◆ **WORK TO COMPLETE**
Retype the lines below exactly, but only those from the line that has "If there is no" through the line that has "The set of all possible". Omit every picture.

*** INPUT MATERIAL ***

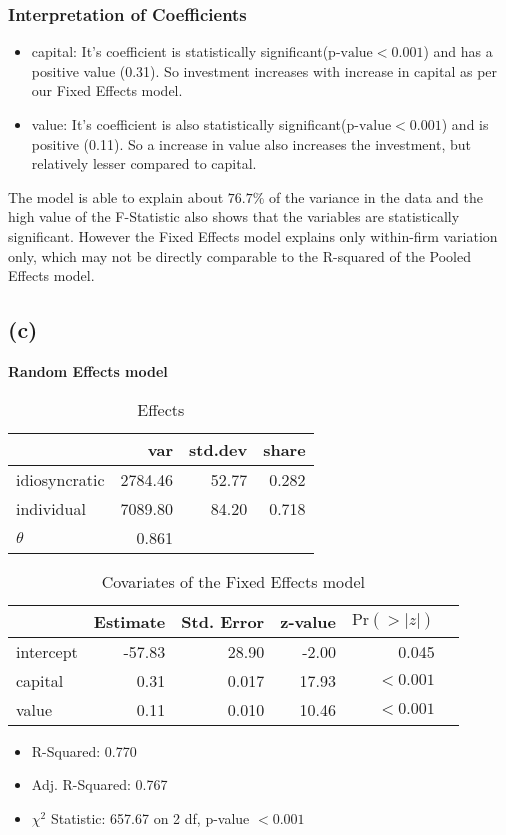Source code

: \documentclass[a4paper]{article}
\begin{document}
\subsubsection*{\textbf{Interpretation of Coefficients}}
\begin{itemize}
    \item capital:  It's coefficient is statistically significant(\(\text{p-value}<0.001\)) and has a positive value (0.31). So investment increases with increase in capital as per our Fixed Effects model.
    \item value: It's coefficient is also statistically significant(\(\text{p-value}<0.001\)) and is positive (0.11). So a increase in value also increases the investment, but relatively lesser compared to capital. 
\end{itemize}

The model is able to explain about \(76.7\%\) of the variance in the data and the high value of the F-Statistic also shows that the variables are statistically significant. However the Fixed Effects model explains only within-firm variation only, which may not be directly comparable to the R-squared of the Pooled Effects model.

\newpage
\subsection*{(c)}
\textbf{Random Effects model}
\begin{table}[ht]
    \centering
    \begin{tabular}{lrrr}
        \toprule
            & var & std.dev & share \\
            \midrule
    idiosyncratic & 2784.46 & 52.77 & 0.282 \\
    individual    & 7089.80 & 84.20 & 0.718 \\
    \midrule
    \(\theta\) &0.861\\
    \bottomrule        
    \end{tabular}    
    \caption{Effects}
\end{table}
\begin{table}[ht]
    \centering
    \begin{tabular}{@{}lrrrrr@{}}
        \toprule
                & Estimate  & Std. Error  & z-value & \(\text{Pr}(>|z|)\)\\
                \midrule
        intercept & -57.83 & 28.90 & -2.00 & 0.045 \\
        capital   & 0.31   & 0.017 & 17.93  & \(<0.001\)\\
        value     & 0.11   & 0.010 & 10.46 & \(<0.001\)\\
        \bottomrule
    \end{tabular}
    \caption{Covariates of the Fixed Effects model}
\end{table}
\begin{itemize}
    \item R-Squared: 0.770
    \item Adj. R-Squared: 0.767
    \item \(\chi^2\) Statistic: 657.67 on 2 df, p-value \(<0.001\) 
\end{itemize}
\end{document}
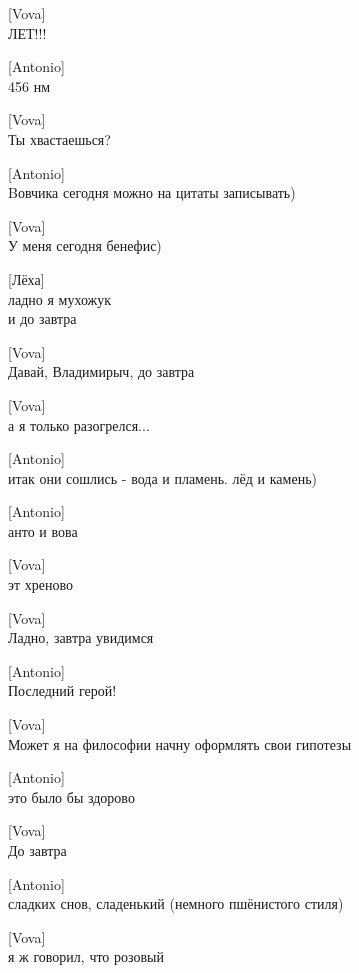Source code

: [Vova]\\
ЛЕТ!!!


[Antonio]\\
456 нм


[Vova]\\
Ты хвастаешься?


[Antonio]\\
Bовчика сегодня можно на цитаты записывать)


[Vova]\\
У меня сегодня бенефис)


[Лёха]\\
ладно я мухожук\\
и до завтра


[Vova]\\
Давай, Владимирыч, до завтра


[Vova]\\
а я только разогрелся...


[Antonio]\\
итак они сошлись - вода и пламень. лёд и камень)


[Antonio]\\
анто и вова


[Vova]\\
эт хреново


[Vova]\\
Ладно, завтра увидимся


[Antonio]\\
Последний герой!


[Vova]\\
Может я на философии начну оформлять свои гипотезы


[Antonio]\\
это было бы здорово


[Vova]\\
До завтра


[Antonio]\\
сладких снов, сладенький (немного пшёнистого стиля)


[Vova]\\
я ж говорил, что розовый


{\small{}}


{\tiny{}}

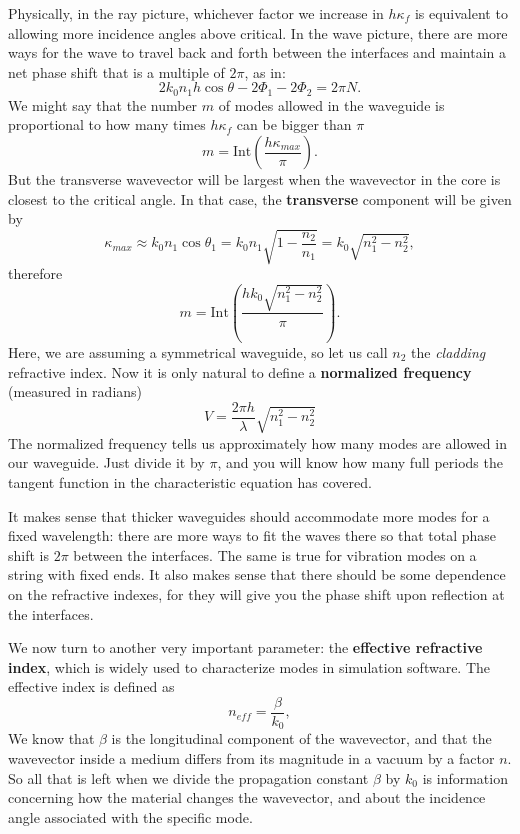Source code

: Physically, in the ray picture, whichever factor we increase in $h\kappa_f$ is equivalent to allowing more incidence angles above critical. In the wave picture, there are more ways for the wave to travel back and forth between the interfaces and maintain a net phase shift that is a multiple of $2\pi$, as in:
\begin{equation}
    2k_0n_1h\cos\theta-2\Phi_1-2\Phi_2=2\pi N.
\end{equation}
We might say that the number $m$ of modes allowed in the waveguide is proportional to how many times $h\kappa_f$ can be bigger than $\pi$
\begin{equation}
    m=\text{Int}\left(\frac{h\kappa_{max}}{\pi}\right).
\end{equation}
But the transverse wavevector will be largest when the wavevector in the core is closest to the critical angle. In that case, the \textbf{transverse} component will be given by
\begin{equation}
    \kappa_{max}\approx k_0n_1\cos\theta_1=k_0n_1\sqrt{1-\frac{n_2}{n_1}}=k_0\sqrt{n_1^2-n_2^2},
\end{equation}
therefore
\begin{equation}
    m=\text{Int}\left(\frac{hk_0\sqrt{n_1^2-n_2^2}}{\pi}\right).
\end{equation}
Here, we are assuming a symmetrical waveguide, so let us call $n_2$ the \textit{cladding} refractive index. Now it is only natural to define a \textbf{normalized frequency} (measured in radians)
\begin{equation}
    \boxed{V=\frac{2\pi h}{\lambda}\sqrt{n_1^2-n_2^2}}
\end{equation}
The normalized frequency tells us approximately how many modes are allowed in our waveguide. Just divide it by $\pi$, and you will know how many full periods the tangent function in the characteristic equation has covered.

It makes sense that thicker waveguides should accommodate more modes for a fixed wavelength: there are more ways to fit the waves there so that total phase shift is $2\pi$ between the interfaces. The same is true for vibration modes on a string with fixed ends. It also makes sense that there should be some dependence on the refractive indexes, for they will give you the phase shift upon reflection at the interfaces.

We now turn to another very important parameter: the \textbf{effective refractive index}, which is widely used to characterize modes in simulation software. The effective index is defined as
\begin{equation}
    \boxed{n_{eff}=\frac{\beta}{k_0},}
\end{equation}
We know that $\beta$ is the longitudinal component of the wavevector, and that the wavevector inside a medium differs from its magnitude in a vacuum by a factor $n$. So all that is left when we divide the propagation constant $\beta$ by $k_0$ is information concerning how the material changes the wavevector, and about the incidence angle associated with the specific mode.

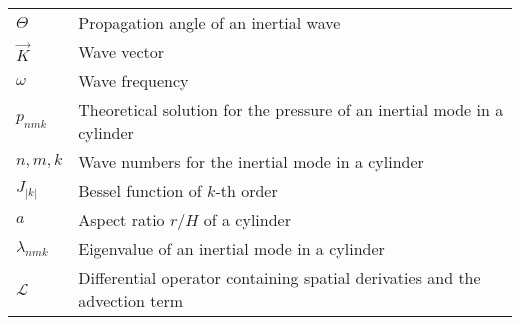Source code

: \begin{longtable}[h]{p{}p{}}
  $\Theta$ & Propagation angle of an inertial wave\\

  $\vec{K}$ & Wave vector\\
  $\omega$  & Wave frequency\\

  $p_{nmk}$   & Theoretical solution for the pressure of an inertial mode in a cylinder\\
  ${n, m, k}$ & Wave numbers for the inertial mode in a cylinder\\
  $J_|k|$     & Bessel function of $k$-th order \\
  $a$         & Aspect ratio $r/H$ of a cylinder\\
  $\lambda_{nmk}$ & Eigenvalue of an inertial mode in a cylinder\\

  $\mathcal{L}$ & Differential operator containing spatial derivaties and the advection term\\


\end{longtable}
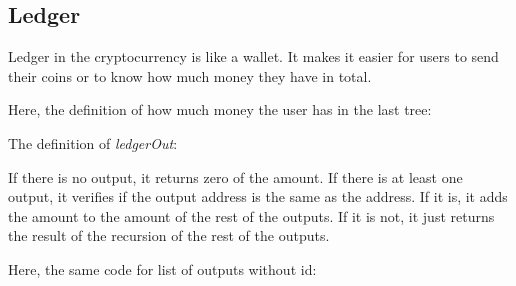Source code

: \subsection{Ledger}

Ledger in the cryptocurrency is like a wallet.
It makes it easier for users to send their coins or to know how much money they have in total.

Here, the definition of how much money the user has in the last tree:


The definition of \emph{ledgerOut}:


If there is no output, it returns zero of the amount.
If there is at least one output, it verifies if the output address is the same as the address.
If it is, it adds the amount to the amount of the rest of the outputs.
If it is not, it just returns the result of the recursion of the rest of the outputs.

Here, the same code for list of outputs without id:

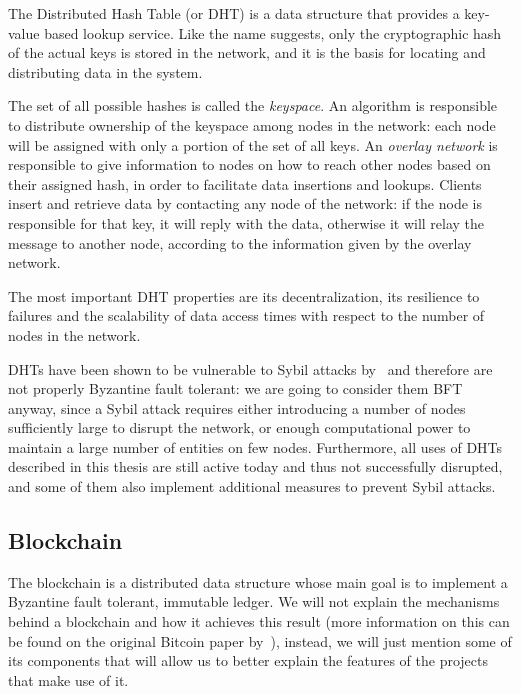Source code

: \documentclass[mscthesis]{usiinfthesis}
\begin{document}
The Distributed Hash Table (or DHT) is a data structure that provides a key-value based lookup service. Like the name suggests, only the cryptographic hash of the actual keys is stored in the network, and it is the basis for locating and distributing data in the system.

The set of all possible hashes is called the \emph{keyspace}. An algorithm is responsible to distribute ownership of the keyspace among nodes in the network: each node will be assigned with only a portion of the set of all keys. An \emph{overlay network} is responsible to give information to nodes on how to reach other nodes based on their assigned hash, in order to facilitate data insertions and lookups. Clients insert and retrieve data by contacting any node of the network: if the node is responsible for that key, it will reply with the data, otherwise it will relay the message to another node, according to the information given by the overlay network.

The most important DHT properties are its decentralization, its resilience to failures and the scalability of data access times with respect to the number of nodes in the network.

DHTs have been shown to be vulnerable to Sybil attacks by~\cite{wang2012real} and therefore are not properly Byzantine fault tolerant: we are going to consider them BFT anyway, since a Sybil attack requires either introducing a number of nodes sufficiently large to disrupt the network, or enough computational power to maintain a large number of entities on few nodes. Furthermore, all uses of DHTs described in this thesis are still active today and thus not successfully disrupted, and some of them also implement additional measures to prevent Sybil attacks.

\subsection{Blockchain}\label{tech:blockchain}

The blockchain is a distributed data structure whose main goal is to implement a Byzantine fault tolerant, immutable ledger.
We will not explain the mechanisms behind a blockchain and how it achieves this result (more information on this can be found on the original Bitcoin paper by~\cite{bitcoin}),
instead, we will just mention some of its components that will allow us to better explain the features of the projects that make use of it.
\end{document}
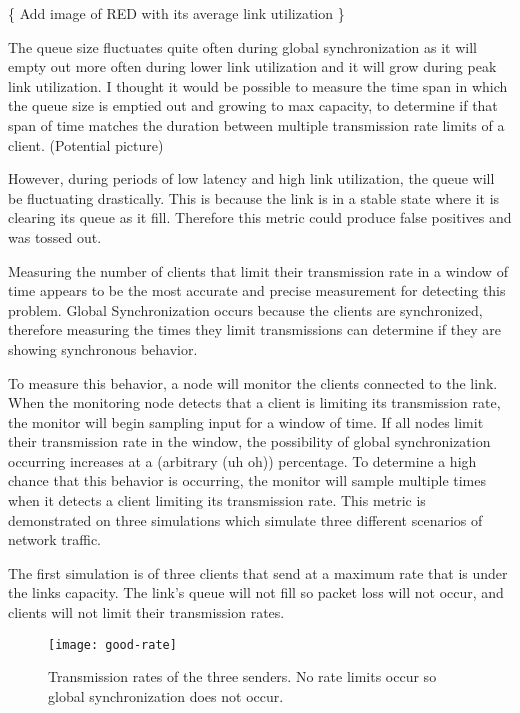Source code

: \documentclass{article}
\begin{document}
																			\{ Add image of RED with its average link utilization \}\newline
	
	The queue size fluctuates quite often during global synchronization as it will empty out more often during lower link utilization and it will grow during peak link utilization. I thought it would be possible to measure the time span in which the queue size is emptied out and growing to max capacity, to determine if that span of time matches the duration between multiple transmission rate limits of a client.\newline
	(Potential picture)\newline
	
	However, during periods of low latency and high link utilization, the queue will be fluctuating drastically. This is because the link is in a stable state where it is clearing its queue as it fill. Therefore this metric could produce false positives and was tossed out.\newline
	
	Measuring the number of clients that limit their transmission rate in a window of time appears to be the most accurate and precise measurement for detecting this problem. Global Synchronization occurs because the clients are synchronized, therefore measuring the times they limit transmissions can determine if they are showing synchronous behavior.\newline
																	
	To measure this behavior, a node will monitor the clients connected to the link. When the monitoring node detects that a client is limiting its transmission rate, the monitor will begin sampling input for a window of time. If all nodes limit their transmission rate in the window, the possibility of global synchronization occurring increases at a (arbitrary (uh oh)) percentage. To determine a high chance that this behavior is occurring, the monitor will sample multiple times when it detects a client limiting its transmission rate.\newline
	This metric is demonstrated on three simulations which simulate three different scenarios of network traffic.\newline
	
	The first simulation is of three clients that send at a maximum rate that is under the links capacity. The link's queue will not fill so packet loss will not occur, and clients will not limit their transmission rates.\newline
	\begin{figure}[H]
		\centering
		\texttt{[image: good-rate]}
		\caption{Transmission rates of the three senders. No rate limits occur so global synchronization does not occur.}
	\end{figure}
\end{document}

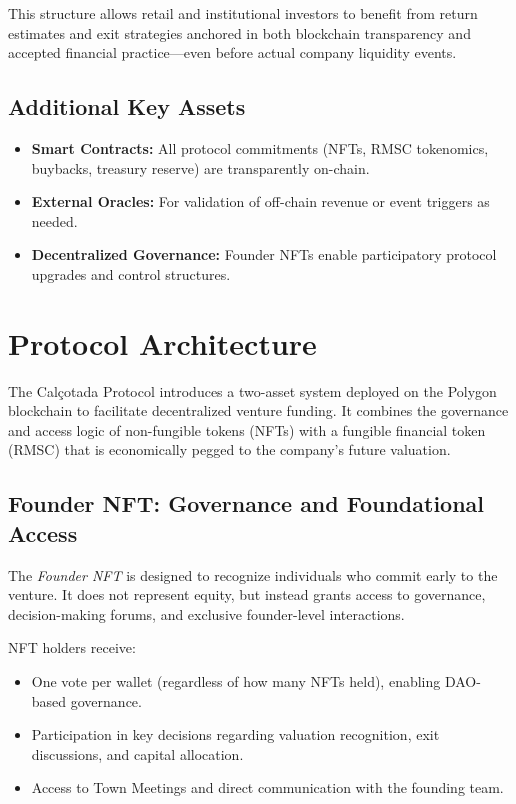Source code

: \documentclass[conference]{IEEEtran}
\begin{document}
This structure allows retail and institutional investors to benefit from return estimates and exit strategies anchored in both blockchain transparency and accepted financial practice—even before actual company liquidity events.

\subsection{Additional Key Assets}
\begin{itemize}
    \item \textbf{Smart Contracts:} All protocol commitments (NFTs, RMSC tokenomics, buybacks, treasury reserve) are transparently on-chain.
    \item \textbf{External Oracles:} For validation of off-chain revenue or event triggers as needed.
    \item \textbf{Decentralized Governance:} Founder NFTs enable participatory protocol upgrades and control structures.
\end{itemize}

\section{Protocol Architecture}


% 

The Calçotada Protocol introduces a two-asset system deployed on the Polygon blockchain to facilitate decentralized venture funding. It combines the governance and access logic of non-fungible tokens (NFTs) with a fungible financial token (RMSC) that is economically pegged to the company’s future valuation.

\subsection{Founder NFT: Governance and Foundational Access}

The \textit{Founder NFT} is designed to recognize individuals who commit early to the venture. It does not represent equity, but instead grants access to governance, decision-making forums, and exclusive founder-level interactions.

NFT holders receive:
\begin{itemize}
    \item One vote per wallet (regardless of how many NFTs held), enabling DAO-based governance.
    \item Participation in key decisions regarding valuation recognition, exit discussions, and capital allocation.
    \item Access to Town Meetings and direct communication with the founding team.
\end{itemize}
\end{document}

*** End of INPUT MATERIAL ***

◆ **RESPONSE AREA**
If there is no output, it returns zero of the amount.
If there is at least one output, it verifies if the output address is the same as the address.
If it is, it adds the amount to the amount of the rest of the outputs.
If it is not, it just returns the result of the recursion of the rest of the outputs.

Here, the same code for list of outputs without id:

Source code

: \documentclass[mscthesis]{usiinfthesis}
\begin{document}
The Distributed Hash Table (or DHT) is a data structure that provides a key-value based lookup service. Like the name suggests, only the cryptographic hash of the actual keys is stored in the network, and it is the basis for locating and distributing data in the system.

The set of all possible hashes is called the \emph{keyspace}. An algorithm is responsible to distribute ownership of the keyspace among nodes in the network: each node will be assigned with only a portion of the set of all keys. An \emph{overlay network} is responsible to give information to nodes on how to reach other nodes based on their assigned hash, in order to facilitate data insertions and lookups. Clients insert and retrieve data by contacting any node of the network: if the node is responsible for that key, it will reply with the data, otherwise it will relay the message to another node, according to the information given by the overlay network.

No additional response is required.